So where do we go from here? Recycling must be globally coordinated. We need a treaty like the Paris Climate Accord geared towards tackling the recycling question, as well as stronger legislation, more government funding, and better public education.
First stop, containers. In Japan, the entire town of Kamikatsu is waste free and sorts its garbage into 34 separate categories. Japan also requires appliance manufacturers to finance the recycling of their products, similar to Europe’s Waste Electrical and Electronic Equipment Directive and extended producer responsibility laws. The United States is the largest waste appliance producer in the world; however, there is still no federal law requiring appliance recycling. Landfills need to be seen as the absolute last resort and reserved for hazardous waste. How can that be better regulated, I wonder, and how many cleaning products and noxious chemicals do we need? How much of anything do we need, really? Can we ever put a stop to catalogues full of unnecessary stuff like avocado slicers and heated weed eliminators? Do they make us that happy? Can our economy survive if we get rid of them?

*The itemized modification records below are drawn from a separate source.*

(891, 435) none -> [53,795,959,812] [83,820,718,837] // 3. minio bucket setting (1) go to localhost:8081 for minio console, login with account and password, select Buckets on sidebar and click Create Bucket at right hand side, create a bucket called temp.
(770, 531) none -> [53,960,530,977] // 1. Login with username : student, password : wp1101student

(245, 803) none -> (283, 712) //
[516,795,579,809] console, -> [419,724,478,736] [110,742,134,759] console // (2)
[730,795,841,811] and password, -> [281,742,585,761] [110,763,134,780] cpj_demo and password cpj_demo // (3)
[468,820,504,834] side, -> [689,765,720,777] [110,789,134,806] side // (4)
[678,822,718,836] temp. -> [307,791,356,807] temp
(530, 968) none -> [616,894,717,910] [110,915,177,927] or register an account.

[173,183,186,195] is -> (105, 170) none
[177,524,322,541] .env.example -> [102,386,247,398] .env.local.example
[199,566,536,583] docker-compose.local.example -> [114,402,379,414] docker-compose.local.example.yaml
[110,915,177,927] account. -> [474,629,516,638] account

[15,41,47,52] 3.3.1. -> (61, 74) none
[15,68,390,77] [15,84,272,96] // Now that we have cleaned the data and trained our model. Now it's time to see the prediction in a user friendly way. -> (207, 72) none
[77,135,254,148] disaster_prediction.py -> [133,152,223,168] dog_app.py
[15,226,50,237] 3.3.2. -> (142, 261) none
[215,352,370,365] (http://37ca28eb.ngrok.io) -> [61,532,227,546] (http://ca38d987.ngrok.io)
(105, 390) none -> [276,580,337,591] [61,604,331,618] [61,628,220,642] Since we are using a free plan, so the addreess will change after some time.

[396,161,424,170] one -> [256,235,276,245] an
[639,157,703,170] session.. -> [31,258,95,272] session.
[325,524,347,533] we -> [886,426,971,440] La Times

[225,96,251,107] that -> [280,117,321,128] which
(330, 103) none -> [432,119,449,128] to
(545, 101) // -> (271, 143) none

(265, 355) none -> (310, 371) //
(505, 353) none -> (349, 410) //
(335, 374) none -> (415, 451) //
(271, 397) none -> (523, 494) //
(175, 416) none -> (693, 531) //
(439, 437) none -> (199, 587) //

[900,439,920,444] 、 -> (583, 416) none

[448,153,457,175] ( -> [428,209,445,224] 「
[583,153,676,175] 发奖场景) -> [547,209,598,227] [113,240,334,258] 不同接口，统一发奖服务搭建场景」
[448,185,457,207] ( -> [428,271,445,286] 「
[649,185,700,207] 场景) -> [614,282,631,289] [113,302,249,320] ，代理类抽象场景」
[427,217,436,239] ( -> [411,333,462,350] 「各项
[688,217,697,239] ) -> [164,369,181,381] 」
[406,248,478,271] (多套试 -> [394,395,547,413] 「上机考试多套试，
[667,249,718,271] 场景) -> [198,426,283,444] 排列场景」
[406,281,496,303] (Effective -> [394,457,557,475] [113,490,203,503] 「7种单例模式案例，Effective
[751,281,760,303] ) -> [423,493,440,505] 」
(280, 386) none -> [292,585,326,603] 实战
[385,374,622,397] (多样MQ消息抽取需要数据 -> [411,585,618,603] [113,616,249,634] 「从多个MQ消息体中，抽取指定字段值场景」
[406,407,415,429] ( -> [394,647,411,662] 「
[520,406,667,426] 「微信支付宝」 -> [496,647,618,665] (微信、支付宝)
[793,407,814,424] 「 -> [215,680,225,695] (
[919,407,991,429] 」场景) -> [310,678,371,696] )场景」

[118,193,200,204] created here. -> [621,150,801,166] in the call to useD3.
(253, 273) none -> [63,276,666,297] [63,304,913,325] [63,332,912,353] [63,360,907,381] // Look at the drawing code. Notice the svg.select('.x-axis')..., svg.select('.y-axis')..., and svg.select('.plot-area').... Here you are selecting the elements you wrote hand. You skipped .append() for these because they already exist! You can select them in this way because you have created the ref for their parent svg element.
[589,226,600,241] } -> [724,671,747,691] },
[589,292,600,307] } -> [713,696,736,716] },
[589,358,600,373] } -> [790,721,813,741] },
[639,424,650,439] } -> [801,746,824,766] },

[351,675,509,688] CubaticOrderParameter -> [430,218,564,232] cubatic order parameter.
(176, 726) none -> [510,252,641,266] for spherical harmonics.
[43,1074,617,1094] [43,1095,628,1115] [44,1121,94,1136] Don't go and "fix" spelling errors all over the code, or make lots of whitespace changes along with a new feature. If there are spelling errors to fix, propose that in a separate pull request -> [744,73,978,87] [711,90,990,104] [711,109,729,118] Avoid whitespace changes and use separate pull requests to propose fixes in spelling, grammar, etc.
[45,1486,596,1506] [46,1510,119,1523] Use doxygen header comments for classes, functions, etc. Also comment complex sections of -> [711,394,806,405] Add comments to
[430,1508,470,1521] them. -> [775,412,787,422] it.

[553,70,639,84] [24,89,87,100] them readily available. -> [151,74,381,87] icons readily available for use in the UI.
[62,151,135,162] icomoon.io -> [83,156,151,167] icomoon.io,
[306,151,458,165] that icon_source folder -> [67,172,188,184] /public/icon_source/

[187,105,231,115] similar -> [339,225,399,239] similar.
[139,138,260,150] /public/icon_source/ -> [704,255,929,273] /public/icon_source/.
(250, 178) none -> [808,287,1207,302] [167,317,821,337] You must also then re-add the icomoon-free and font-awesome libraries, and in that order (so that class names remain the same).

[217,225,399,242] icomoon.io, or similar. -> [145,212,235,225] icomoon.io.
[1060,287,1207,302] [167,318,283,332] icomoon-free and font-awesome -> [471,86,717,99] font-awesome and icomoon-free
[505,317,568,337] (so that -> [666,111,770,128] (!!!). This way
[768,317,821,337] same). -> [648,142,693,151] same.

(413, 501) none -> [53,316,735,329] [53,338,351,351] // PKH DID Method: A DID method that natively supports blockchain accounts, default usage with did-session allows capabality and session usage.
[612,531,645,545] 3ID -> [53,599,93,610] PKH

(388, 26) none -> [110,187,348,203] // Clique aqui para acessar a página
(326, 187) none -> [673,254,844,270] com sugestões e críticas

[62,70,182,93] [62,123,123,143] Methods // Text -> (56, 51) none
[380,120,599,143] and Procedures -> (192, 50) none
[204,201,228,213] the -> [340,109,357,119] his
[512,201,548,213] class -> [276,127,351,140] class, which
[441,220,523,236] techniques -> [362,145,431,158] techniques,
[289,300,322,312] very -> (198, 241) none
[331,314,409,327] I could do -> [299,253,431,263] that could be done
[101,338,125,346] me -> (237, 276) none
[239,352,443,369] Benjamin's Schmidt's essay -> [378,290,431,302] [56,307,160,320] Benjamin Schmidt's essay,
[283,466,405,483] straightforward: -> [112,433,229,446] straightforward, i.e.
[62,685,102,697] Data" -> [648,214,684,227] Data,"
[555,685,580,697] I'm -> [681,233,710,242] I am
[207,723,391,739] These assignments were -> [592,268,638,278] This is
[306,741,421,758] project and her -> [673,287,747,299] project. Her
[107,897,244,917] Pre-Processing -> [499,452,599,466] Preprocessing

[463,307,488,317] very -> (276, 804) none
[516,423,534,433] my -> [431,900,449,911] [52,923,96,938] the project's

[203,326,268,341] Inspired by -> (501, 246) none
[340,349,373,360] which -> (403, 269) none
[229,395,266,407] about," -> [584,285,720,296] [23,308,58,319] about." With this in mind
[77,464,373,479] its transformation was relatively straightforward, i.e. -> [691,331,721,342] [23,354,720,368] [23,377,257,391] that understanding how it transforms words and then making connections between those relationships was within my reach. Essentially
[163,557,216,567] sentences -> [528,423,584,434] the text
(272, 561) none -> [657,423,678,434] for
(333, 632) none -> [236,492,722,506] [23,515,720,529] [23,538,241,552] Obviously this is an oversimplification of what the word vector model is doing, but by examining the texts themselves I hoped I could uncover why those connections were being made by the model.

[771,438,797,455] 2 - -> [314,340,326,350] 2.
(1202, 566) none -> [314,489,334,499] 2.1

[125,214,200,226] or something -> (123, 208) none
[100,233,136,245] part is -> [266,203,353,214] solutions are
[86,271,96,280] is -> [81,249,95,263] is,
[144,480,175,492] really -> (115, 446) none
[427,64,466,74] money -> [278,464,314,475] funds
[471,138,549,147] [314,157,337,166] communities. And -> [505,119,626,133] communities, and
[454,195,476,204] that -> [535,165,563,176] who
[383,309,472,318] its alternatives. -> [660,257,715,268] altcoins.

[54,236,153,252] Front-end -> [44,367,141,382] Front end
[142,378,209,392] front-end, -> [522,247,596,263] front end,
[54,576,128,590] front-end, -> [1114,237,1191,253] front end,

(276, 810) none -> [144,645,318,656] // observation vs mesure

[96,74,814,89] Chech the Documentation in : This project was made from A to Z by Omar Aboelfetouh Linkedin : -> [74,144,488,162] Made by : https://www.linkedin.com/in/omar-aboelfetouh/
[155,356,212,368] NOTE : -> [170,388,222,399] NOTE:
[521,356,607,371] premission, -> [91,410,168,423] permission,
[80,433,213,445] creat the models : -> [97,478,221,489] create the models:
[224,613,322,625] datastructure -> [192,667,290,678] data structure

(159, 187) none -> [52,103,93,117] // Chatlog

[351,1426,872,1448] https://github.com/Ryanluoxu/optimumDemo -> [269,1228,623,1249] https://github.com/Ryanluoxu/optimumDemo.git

More to the point, can our environment survive if we don’t?
Still, we don’t need to melt everything down to basic elements. Some things can be cleaned up, repaired, upgraded, or repurposed. Rare book and vintage clothing stores may provide an attractive alternative to garage sales, but what about a national campaign to clear out our garages to help clothe (and perhaps shelter) the poor and displaced? And can a farm be recycled? Could unemployed or migrant families take over abandoned homesteads and make them productive again?
Given the complexities of running a national, not to mention worldwide, recycling program, I wonder if we should call in the logistics experts, the clever folks involved in getting avocado slicers from sweatshops in Shanghai to McMansions in the Los Angeles burbs. If the shipping business has the track record, expertise, and software to consummate our consumerism, then it should be able to reroute our flotsam and jetsam. TerraCycle, a New Jersey startup that specializes in collecting nonrecyclables and transforming them into new items, has taken a small step in this direction, but it’s costly and has been accused of “greenwashing,” spawning products that are themselves not recyclable.
We also need to come up with a comprehensive system of available raw materials. Not just a patchwork of used lumber companies and nonprofits that take odds and ends from construction, but an international resources network, with warehouses, searchable databases and non-polluting transport for everything from lithium to electricity — an Amazon.com in the raw. That leaves us with nuclear waste. Isn’t there energy in the spent fuel rods we’ve created that could be used safely as a source of heat needed somewhere? Scientists at Stanford University say there is. Naturally, this research doesn’t touch on the many environmental, health, and safety concerns associated with relying on nuclear energy in the first place.
The goal can’t be to stop innovation, of course, as if every idea were already here, and all we needed was to endlessly recycle things. Wouldn’t we be better served with less duplication and bling, more products from stone and fiber, and more food without cruelty, poison, and waste, all for the good of humankind and the future of life on the planet?
In our ignorance, delayism, greed, and lack of global standards and coordination, we stand to lose everything, everywhere, permanently if we don’t refuse, reduce, reuse and recycle — and, I would add, decarbonize, decontaminate, and regenerate — like maniacs. If you’re not convinced, read David Wallace-Wells’ The Uninhabitable Earth, in which the feted author concludes, “…no matter how well-informed you are, you are surely not alarmed enough.” If this sounds like a war footing, maybe it is. And maybe it’s just what we need to put recycling up higher on our list of critical environmental work.